Count the rows that contain the word "Login". Reply with that number only.
(AVAILABLE DATA begins)
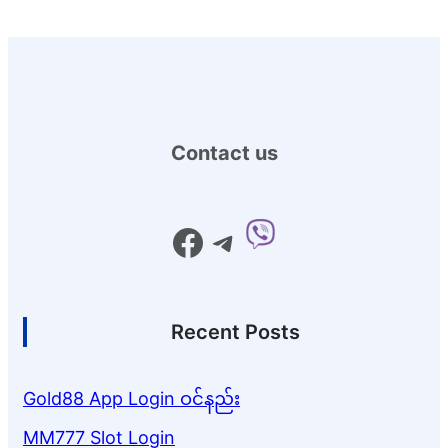
Contact us
Facebook
Telegram
Recent Posts
Gold88 App Login ဝင်နည်း
MM777 Slot Login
(AVAILABLE DATA ends)
**TASK RESULT:** 2